## Request
Starting at the beginning of the items and stopping after the line that contains "genus: Rhipidura", write those lines out again with each "phylum" changed to "division" and nothing else altered.

━━━━━ Dataset extract ━━━━━

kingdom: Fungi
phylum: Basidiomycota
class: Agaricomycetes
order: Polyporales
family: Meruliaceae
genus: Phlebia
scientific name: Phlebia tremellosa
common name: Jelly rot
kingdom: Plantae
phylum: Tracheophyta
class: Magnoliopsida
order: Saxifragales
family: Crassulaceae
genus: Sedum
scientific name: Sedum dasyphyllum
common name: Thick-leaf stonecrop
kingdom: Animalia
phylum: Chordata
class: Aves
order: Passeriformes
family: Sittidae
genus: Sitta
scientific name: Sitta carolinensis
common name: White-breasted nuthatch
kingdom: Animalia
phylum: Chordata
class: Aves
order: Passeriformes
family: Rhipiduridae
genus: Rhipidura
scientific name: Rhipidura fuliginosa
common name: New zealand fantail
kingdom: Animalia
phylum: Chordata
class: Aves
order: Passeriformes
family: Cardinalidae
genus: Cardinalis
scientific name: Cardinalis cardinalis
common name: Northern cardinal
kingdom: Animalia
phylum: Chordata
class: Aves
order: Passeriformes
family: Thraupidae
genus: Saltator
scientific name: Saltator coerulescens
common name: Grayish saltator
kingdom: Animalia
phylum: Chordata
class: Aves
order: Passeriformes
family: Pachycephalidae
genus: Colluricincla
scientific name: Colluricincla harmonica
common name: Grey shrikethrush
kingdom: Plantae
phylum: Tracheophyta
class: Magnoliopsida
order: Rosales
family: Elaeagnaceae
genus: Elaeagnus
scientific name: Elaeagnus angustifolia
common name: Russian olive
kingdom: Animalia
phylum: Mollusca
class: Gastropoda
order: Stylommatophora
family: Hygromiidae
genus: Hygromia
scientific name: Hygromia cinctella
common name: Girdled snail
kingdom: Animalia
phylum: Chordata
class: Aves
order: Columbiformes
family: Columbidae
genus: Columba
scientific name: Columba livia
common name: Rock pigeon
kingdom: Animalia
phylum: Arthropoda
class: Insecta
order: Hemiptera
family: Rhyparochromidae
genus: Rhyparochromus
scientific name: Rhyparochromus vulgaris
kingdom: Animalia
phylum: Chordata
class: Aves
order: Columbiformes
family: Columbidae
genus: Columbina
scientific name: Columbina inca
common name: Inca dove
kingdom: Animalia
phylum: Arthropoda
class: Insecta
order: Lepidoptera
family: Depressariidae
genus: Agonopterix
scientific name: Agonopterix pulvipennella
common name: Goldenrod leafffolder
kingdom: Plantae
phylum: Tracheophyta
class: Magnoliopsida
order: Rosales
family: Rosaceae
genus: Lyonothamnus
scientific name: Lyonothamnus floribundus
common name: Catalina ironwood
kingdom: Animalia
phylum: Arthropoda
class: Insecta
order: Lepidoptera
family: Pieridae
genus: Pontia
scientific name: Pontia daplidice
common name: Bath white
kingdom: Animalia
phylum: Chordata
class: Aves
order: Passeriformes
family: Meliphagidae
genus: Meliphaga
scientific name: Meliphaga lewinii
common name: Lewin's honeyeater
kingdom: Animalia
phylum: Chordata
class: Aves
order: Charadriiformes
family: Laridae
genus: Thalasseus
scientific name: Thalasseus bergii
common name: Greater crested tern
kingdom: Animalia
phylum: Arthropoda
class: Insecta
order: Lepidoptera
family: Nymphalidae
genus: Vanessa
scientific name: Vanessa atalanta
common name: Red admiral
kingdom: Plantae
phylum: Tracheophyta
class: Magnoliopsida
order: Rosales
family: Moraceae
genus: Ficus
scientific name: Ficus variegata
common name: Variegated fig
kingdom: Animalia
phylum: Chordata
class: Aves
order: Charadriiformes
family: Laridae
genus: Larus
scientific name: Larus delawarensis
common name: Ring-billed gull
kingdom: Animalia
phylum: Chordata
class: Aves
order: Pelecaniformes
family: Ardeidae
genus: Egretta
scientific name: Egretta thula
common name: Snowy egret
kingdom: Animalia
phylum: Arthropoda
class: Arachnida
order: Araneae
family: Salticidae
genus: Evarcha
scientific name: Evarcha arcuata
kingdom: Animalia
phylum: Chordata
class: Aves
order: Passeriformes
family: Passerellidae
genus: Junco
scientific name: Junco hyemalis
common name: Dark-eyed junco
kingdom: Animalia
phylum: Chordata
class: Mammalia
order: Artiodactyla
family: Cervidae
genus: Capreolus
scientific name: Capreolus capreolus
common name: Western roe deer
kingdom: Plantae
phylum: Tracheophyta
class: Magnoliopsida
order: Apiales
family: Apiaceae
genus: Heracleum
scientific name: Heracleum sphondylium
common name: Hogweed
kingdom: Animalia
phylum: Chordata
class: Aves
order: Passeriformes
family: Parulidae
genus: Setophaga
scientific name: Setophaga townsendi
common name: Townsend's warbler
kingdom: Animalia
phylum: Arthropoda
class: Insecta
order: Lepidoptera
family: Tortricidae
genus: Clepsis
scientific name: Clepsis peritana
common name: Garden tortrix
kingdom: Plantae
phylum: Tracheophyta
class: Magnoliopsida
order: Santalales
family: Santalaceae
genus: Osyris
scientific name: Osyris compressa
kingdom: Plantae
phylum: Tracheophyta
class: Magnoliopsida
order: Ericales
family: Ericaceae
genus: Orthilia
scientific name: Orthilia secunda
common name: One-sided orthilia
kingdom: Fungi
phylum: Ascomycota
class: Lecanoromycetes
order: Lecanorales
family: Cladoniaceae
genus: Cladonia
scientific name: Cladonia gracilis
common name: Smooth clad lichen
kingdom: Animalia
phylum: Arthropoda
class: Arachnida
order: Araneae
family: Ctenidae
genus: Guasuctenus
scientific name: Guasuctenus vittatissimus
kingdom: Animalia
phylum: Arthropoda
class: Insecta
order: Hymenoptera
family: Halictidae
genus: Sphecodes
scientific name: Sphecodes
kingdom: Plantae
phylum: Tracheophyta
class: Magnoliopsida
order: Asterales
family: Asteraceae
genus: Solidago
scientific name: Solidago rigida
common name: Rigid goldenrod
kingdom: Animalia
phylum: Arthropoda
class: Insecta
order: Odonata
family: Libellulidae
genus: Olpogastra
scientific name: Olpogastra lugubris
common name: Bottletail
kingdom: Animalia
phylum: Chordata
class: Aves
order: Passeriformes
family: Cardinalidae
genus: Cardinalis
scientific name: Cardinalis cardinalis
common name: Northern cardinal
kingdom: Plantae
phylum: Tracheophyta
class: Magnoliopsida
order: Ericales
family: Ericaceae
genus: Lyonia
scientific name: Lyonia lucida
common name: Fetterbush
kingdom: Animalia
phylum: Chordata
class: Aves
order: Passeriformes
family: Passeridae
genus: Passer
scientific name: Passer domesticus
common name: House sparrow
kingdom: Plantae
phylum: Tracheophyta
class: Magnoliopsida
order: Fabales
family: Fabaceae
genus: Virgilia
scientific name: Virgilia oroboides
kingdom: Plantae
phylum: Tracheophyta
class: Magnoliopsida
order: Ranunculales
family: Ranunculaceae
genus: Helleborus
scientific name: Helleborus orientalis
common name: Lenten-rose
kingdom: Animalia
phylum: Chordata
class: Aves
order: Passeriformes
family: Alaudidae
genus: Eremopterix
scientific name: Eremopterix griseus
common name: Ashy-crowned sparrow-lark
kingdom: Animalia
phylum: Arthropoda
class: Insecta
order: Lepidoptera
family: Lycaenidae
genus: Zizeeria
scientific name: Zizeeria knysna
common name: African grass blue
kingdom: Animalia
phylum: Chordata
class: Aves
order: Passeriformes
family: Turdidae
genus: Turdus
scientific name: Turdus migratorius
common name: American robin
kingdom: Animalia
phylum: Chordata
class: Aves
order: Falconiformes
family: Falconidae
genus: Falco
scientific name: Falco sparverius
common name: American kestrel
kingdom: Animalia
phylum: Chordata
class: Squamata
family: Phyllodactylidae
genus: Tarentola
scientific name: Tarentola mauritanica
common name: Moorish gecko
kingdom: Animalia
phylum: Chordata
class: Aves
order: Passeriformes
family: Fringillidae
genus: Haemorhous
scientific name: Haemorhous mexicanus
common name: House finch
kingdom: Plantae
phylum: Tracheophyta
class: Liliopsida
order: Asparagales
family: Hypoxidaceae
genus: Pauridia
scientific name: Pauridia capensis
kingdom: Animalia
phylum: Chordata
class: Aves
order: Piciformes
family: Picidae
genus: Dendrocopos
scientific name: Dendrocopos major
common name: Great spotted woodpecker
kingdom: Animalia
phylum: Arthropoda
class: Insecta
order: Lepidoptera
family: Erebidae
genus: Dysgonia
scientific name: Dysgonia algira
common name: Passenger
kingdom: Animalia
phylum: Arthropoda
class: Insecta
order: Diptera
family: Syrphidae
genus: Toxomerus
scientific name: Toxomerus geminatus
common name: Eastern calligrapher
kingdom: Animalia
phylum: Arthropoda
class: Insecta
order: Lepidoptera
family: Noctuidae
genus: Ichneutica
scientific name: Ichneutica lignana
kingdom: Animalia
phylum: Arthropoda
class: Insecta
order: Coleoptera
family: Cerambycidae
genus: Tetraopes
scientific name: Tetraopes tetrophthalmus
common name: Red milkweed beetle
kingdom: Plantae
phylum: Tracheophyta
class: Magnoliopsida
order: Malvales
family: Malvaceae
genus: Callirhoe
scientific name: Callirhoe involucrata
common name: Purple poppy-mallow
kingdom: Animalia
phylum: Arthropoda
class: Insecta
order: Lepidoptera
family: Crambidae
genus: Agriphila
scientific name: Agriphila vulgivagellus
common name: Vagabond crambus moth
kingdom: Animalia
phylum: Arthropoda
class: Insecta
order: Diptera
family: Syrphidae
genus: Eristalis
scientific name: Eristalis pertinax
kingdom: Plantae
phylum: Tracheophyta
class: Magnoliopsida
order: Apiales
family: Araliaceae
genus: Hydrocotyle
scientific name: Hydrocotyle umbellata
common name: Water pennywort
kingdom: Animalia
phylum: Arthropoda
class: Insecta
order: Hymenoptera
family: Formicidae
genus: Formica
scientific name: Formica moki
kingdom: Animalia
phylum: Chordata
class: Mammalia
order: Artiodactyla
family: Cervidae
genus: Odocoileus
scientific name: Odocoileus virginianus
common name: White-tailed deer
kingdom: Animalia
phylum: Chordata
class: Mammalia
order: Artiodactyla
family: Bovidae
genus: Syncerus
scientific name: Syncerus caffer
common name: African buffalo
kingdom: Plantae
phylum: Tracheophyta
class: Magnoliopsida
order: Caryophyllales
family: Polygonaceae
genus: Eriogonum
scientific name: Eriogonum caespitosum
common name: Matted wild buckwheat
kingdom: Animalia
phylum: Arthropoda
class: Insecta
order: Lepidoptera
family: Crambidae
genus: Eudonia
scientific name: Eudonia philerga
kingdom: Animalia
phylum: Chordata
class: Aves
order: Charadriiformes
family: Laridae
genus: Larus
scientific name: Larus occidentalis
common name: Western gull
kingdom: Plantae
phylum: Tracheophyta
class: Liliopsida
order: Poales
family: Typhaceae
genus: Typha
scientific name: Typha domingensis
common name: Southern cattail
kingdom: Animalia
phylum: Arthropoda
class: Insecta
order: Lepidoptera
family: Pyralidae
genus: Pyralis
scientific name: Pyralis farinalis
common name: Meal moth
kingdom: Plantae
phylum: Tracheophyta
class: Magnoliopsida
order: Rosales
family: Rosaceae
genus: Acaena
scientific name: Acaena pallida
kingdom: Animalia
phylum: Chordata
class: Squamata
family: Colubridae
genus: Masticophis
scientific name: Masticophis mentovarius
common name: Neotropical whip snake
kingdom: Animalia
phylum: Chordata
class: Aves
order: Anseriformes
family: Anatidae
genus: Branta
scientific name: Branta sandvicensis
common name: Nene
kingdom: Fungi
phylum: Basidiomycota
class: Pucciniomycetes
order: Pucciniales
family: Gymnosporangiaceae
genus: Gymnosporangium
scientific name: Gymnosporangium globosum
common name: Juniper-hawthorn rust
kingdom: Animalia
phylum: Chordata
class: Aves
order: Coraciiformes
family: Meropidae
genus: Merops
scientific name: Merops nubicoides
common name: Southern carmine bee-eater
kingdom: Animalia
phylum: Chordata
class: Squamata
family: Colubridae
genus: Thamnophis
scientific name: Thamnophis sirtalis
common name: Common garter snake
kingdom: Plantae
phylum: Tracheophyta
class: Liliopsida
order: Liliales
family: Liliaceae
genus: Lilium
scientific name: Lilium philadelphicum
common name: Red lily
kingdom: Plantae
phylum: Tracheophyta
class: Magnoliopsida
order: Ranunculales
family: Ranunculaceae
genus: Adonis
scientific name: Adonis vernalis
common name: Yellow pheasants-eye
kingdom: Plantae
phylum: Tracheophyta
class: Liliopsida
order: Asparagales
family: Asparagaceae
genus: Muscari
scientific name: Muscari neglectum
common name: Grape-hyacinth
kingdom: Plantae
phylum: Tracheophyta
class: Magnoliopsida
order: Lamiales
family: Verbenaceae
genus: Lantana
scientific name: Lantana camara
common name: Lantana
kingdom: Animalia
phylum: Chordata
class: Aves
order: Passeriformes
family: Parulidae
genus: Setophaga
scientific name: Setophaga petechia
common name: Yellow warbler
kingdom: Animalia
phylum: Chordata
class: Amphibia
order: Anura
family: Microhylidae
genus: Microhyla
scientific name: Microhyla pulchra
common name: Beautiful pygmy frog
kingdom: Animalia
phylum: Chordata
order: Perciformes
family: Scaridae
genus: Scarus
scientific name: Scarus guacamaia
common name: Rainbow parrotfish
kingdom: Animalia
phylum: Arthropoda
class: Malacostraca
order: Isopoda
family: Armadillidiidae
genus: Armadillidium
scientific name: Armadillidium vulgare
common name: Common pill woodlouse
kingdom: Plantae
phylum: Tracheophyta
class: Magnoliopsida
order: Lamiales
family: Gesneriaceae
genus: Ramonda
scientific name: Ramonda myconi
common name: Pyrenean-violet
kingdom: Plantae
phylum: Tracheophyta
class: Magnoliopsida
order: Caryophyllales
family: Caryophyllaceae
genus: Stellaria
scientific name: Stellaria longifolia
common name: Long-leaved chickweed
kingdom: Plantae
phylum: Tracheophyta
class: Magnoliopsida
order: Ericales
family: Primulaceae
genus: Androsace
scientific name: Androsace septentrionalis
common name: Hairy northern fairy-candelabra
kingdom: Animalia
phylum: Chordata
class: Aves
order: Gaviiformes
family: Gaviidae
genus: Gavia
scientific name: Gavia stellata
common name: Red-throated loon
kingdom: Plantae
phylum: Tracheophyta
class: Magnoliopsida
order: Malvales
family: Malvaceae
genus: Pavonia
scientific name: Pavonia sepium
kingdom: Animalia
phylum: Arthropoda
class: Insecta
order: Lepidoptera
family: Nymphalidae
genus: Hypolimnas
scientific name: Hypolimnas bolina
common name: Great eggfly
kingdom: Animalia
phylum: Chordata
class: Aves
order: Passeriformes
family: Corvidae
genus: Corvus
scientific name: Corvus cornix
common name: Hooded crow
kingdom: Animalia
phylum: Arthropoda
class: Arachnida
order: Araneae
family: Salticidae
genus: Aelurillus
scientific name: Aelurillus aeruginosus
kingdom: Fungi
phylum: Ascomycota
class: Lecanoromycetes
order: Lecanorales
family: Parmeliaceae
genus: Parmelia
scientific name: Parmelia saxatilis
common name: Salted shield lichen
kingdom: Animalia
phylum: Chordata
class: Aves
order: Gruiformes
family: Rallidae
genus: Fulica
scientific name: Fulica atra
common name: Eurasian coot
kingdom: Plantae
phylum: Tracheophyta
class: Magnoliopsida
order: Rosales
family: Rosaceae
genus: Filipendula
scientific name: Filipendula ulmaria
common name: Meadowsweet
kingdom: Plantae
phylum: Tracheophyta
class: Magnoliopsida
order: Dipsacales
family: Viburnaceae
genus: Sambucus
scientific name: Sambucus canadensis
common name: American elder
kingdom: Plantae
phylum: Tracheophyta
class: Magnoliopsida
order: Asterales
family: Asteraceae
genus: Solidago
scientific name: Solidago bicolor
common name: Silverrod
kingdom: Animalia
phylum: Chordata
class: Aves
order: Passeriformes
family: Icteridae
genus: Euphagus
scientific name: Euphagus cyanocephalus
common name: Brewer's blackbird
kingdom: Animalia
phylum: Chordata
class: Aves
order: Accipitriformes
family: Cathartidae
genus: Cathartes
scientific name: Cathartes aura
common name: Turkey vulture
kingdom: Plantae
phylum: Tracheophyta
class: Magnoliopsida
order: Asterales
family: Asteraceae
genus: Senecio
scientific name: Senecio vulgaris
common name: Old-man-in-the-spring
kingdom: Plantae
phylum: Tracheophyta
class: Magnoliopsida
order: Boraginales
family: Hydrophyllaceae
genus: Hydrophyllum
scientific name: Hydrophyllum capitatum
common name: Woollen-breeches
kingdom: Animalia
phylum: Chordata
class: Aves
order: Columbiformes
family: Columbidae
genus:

━━━━━

## Completed exercise
kingdom: Fungi
division: Basidiomycota
class: Agaricomycetes
order: Polyporales
family: Meruliaceae
genus: Phlebia
scientific name: Phlebia tremellosa
common name: Jelly rot
kingdom: Plantae
division: Tracheophyta
class: Magnoliopsida
order: Saxifragales
family: Crassulaceae
genus: Sedum
scientific name: Sedum dasyphyllum
common name: Thick-leaf stonecrop
kingdom: Animalia
division: Chordata
class: Aves
order: Passeriformes
family: Sittidae
genus: Sitta
scientific name: Sitta carolinensis
common name: White-breasted nuthatch
kingdom: Animalia
division: Chordata
class: Aves
order: Passeriformes
family: Rhipiduridae
genus: Rhipidura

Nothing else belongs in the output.